Despite the loss, Chelsea saw their overall turnover rise to a club-record high of £512.5 million, driven by an increase in commercial revenue to £210.1 million and matchday income rising to £76.5 million. The club was once again allowed to operate freely after the UK government imposed sanctions on Roman Abramovich to force him to sell in 2022. However, their broadcast revenue fell to £225.9 million from £235 million in the previous year, mainly due to a lower payment resulting from their 12th-placed finish in the Premier League.
The parent company of Chelsea, BlueCo 22 Limited, which was established by the ownership group led by Todd Boehly and Clearlake Capital after their takeover in May 2022, reported a massive pre-tax loss of £678.2 million for the year ending June 30, 2023. This loss was primarily driven by investments in both the men’s and women’s playing squads.
Chelsea’s recent financial figures indicate a trend of significant pre-tax losses over the past three years: £156 million in 2020-21, £121 million in 2021-22, and £90.1 million in 2022-23. Although these figures suggest some improvement, structural challenges continue to pose a significant obstacle for Chelsea. These challenges include a relatively small and aging stadium that limits matchday income and commercial revenue that remains lower than that of other top clubs such as Manchester City, Manchester United, Liverpool, and Tottenham.
As a result, Chelsea heavily relies on profits from player sales to offset their operating losses and create room for transfer spending within the financial rules of football. In the year ending June 30, 2023, the club generated profits of £142.2 million from player registrations and fixed assets.

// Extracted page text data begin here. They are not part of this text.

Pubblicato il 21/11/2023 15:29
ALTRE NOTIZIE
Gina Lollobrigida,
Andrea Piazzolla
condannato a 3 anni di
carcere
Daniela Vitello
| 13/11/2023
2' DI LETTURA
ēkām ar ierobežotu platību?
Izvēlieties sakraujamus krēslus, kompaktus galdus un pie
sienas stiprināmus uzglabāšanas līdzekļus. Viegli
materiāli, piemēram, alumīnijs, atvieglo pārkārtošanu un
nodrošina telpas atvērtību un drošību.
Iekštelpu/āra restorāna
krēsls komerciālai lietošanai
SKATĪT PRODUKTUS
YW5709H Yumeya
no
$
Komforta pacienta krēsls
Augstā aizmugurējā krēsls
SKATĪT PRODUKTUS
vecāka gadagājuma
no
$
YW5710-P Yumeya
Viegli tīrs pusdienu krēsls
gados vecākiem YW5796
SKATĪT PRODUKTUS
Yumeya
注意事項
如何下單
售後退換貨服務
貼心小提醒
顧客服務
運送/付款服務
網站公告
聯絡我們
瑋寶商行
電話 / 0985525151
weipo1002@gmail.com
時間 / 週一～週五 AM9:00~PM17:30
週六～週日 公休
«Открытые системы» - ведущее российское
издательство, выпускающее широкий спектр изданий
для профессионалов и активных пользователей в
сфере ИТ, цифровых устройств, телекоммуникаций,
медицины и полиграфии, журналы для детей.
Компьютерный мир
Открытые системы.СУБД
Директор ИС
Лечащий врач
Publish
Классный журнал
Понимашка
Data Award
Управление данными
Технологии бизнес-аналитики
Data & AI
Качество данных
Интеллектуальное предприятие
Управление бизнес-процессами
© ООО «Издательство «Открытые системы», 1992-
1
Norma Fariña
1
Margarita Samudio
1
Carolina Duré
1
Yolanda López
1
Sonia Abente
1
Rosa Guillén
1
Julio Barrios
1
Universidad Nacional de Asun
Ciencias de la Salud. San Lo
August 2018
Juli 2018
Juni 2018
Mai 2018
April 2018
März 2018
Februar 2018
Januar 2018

Regarding compliance with the Premier League’s profit and sustainability rules (PSR), Chelsea insists that they are currently compliant. These rules allow clubs to incur losses of up to £105 million over a three-year monitoring period. Although the recent figures may seem contradictory to this claim, deductions can be made for expenditures on the women’s team and academy. Additionally, allowances can be made for the impact of the COVID-19 pandemic, particularly for the 2020-21 accounts. Chelsea may also argue for further adjustments to account for revenue lost while operating under UK government sanctions in 2021-22.
Respected football finance analyst Swiss Ramble estimates that once these necessary deductions and adjustments are made, Chelsea will remain compliant with PSR for 2022-23.
Looking ahead, next year poses more significant challenges for Chelsea. The absence of European football is expected to result in substantial drops in broadcast, matchday, and commercial revenue. While Boehly and Clearlake believe that their overhaul of the first-team squad has reduced the overall wage bill by tens of millions of pounds, next year’s accounts will include over £400 million in transfer fees committed to acquiring 11 players. Notably, Mason Mount’s sale to Manchester United for an initial £50 million has raised significant funds. However, despite the club’s denials, many outside Chelsea believe that additional funds need to be raised before June 30 to ensure compliance with PSR.
In summary, Chelsea’s recent financial figures raise concerns about the club’s ability to meet the financial regulations set by the Premier League and UEFA. While improvements have been made, structural challenges and heavy reliance on player sales for profitability continue to pose obstacles for the club. Chelsea remains confident in their compliance with PSR, with necessary deductions and adjustments considered. However, next year’s figures are expected to show a decline in revenue, making additional funds essential for maintaining compliance.